■ 条件
以下の資料を、「family: Thamnophilidae」を含む行から始めて「family: Nymphalidae」を含む行で終わるまで、両端の行も含めてそのまま書き写してください。画像は答えに入れないでください。

■ 項目
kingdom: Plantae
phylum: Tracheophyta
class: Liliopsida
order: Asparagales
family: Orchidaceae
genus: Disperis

* * *

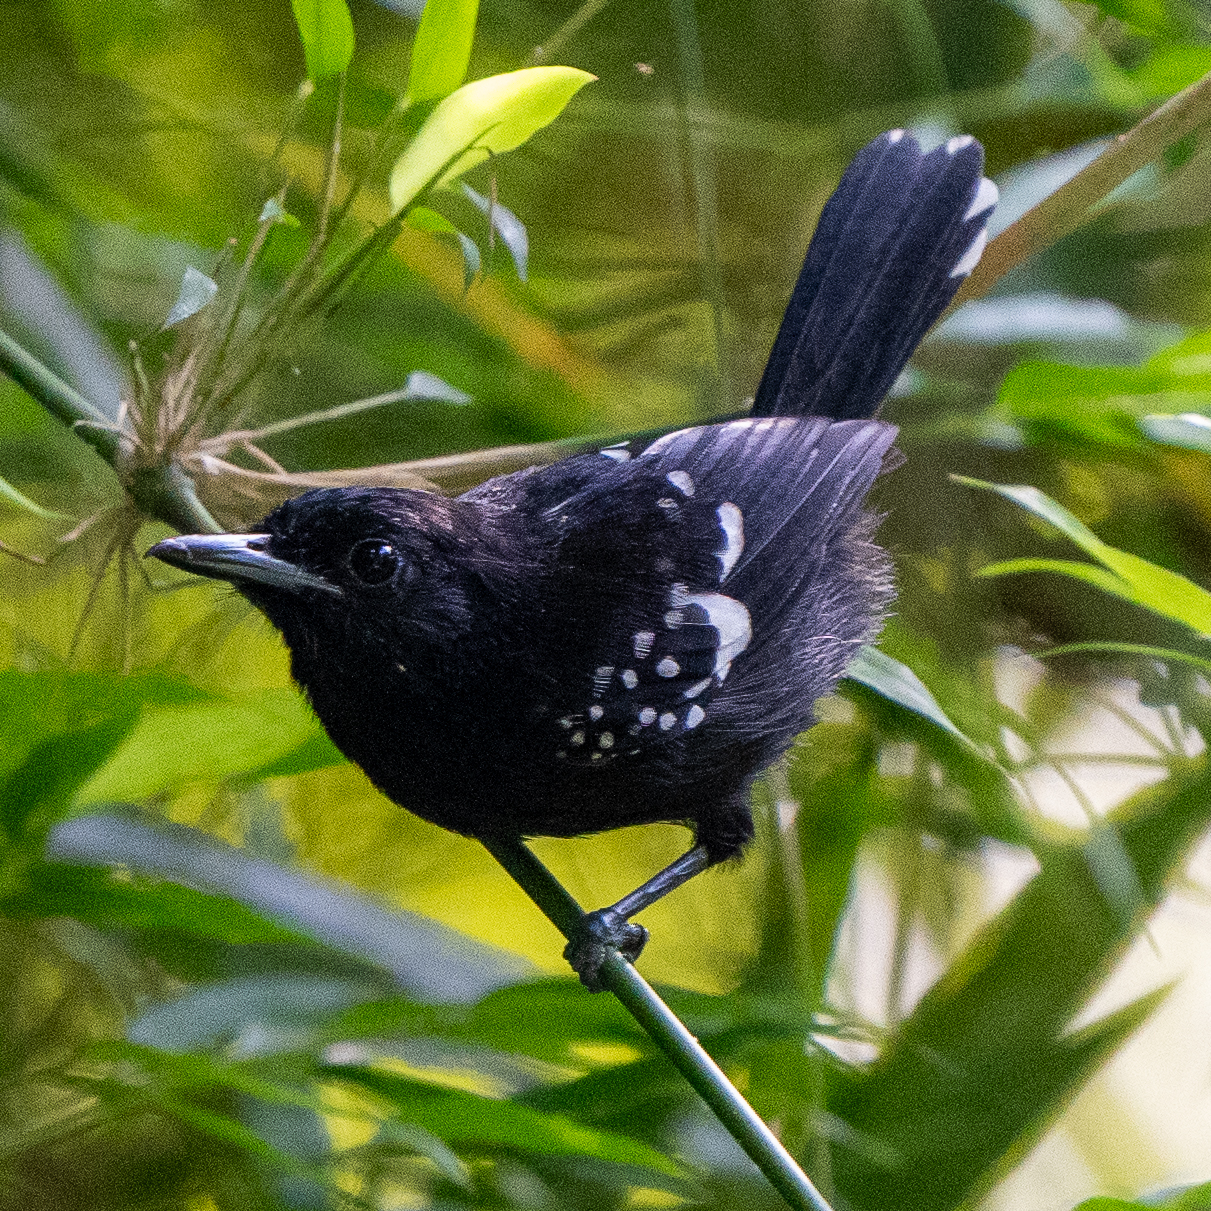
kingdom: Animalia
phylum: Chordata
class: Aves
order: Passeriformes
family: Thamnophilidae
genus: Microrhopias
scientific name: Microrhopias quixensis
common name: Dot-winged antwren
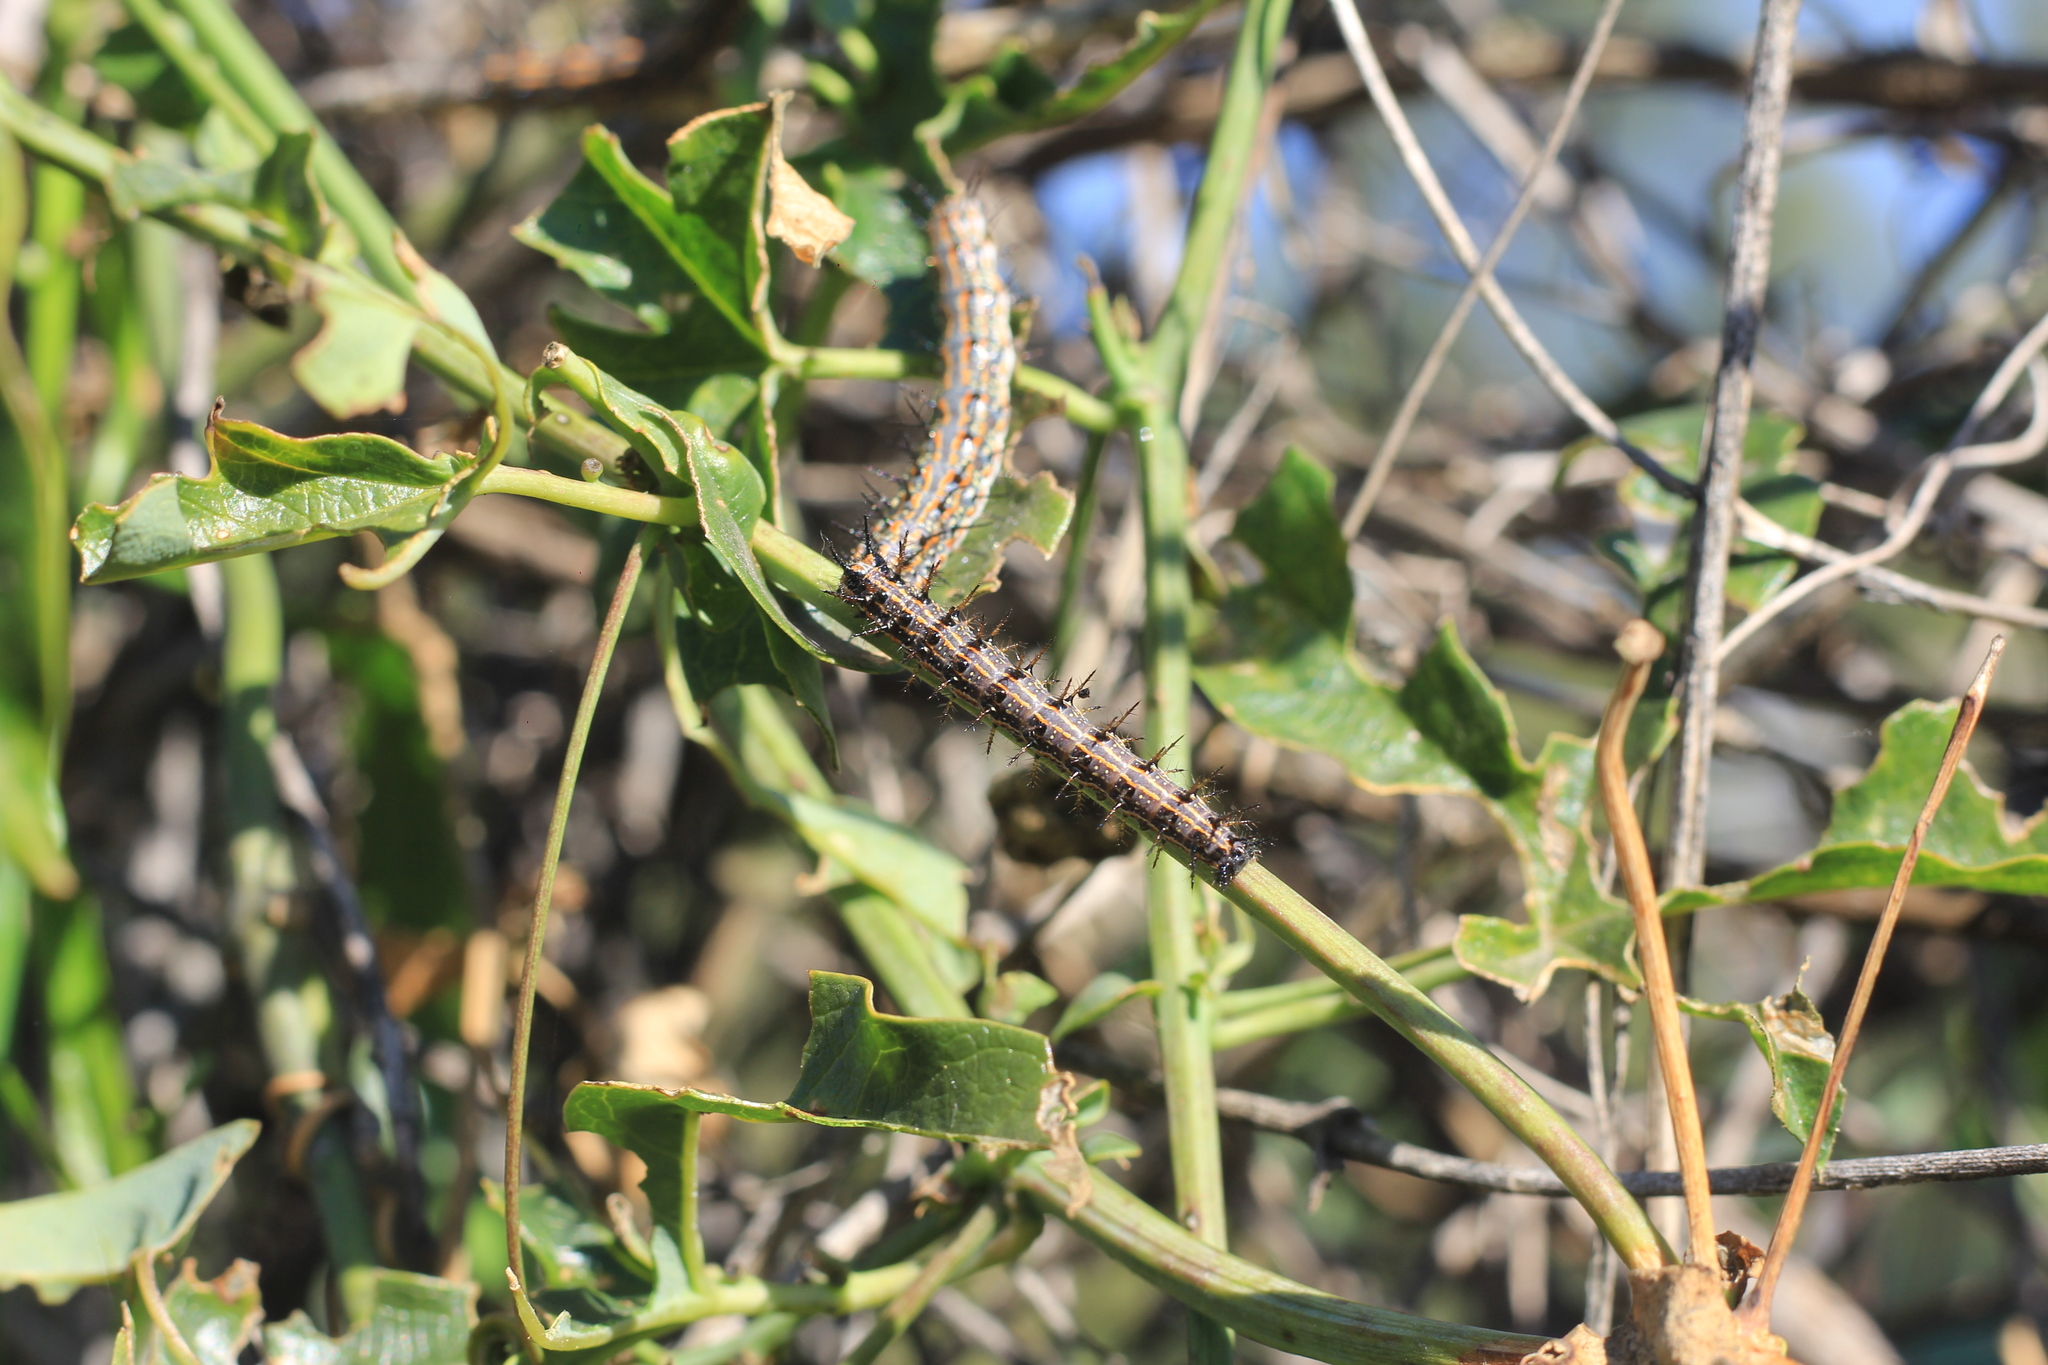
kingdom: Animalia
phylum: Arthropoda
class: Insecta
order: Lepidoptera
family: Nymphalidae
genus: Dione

--

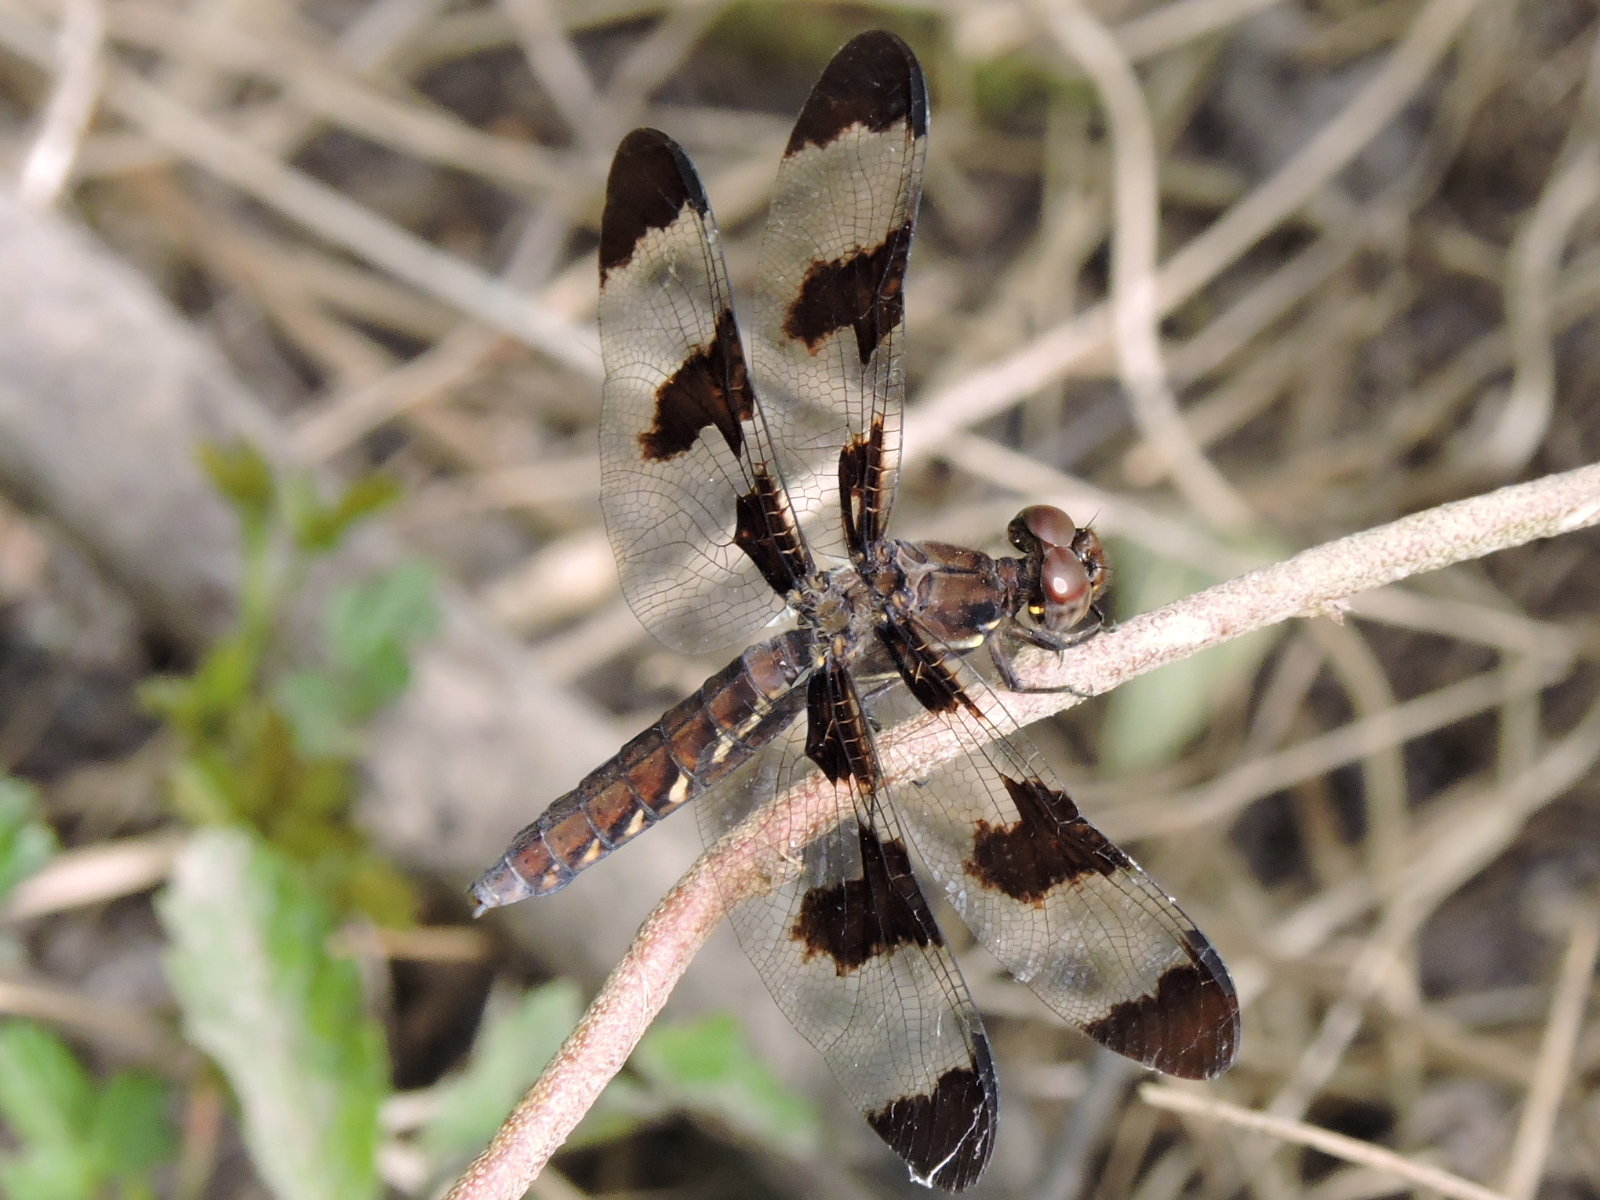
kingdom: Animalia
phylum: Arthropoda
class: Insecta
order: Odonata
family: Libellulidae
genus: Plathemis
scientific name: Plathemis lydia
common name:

■ 最終結果
family: Thamnophilidae
genus: Microrhopias
scientific name: Microrhopias quixensis
common name: Dot-winged antwren
kingdom: Animalia
phylum: Arthropoda
class: Insecta
order: Lepidoptera
family: Nymphalidae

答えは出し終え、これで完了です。